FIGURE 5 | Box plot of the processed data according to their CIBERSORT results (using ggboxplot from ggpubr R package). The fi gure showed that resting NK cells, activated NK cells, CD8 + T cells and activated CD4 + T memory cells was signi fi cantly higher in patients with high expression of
* * *
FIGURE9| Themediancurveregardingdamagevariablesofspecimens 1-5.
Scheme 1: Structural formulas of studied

Work to complete:
Once you find the line with "FIGURE9| Themediancurveregardingdamagevariablesofspecimens 1-5." in the entries above, output it and each line after it up to and including the line with "Scheme 1: Structural formulas of studied", and nothing else.

Written answer:
FIGURE9| Themediancurveregardingdamagevariablesofspecimens 1-5.
Scheme 1: Structural formulas of studied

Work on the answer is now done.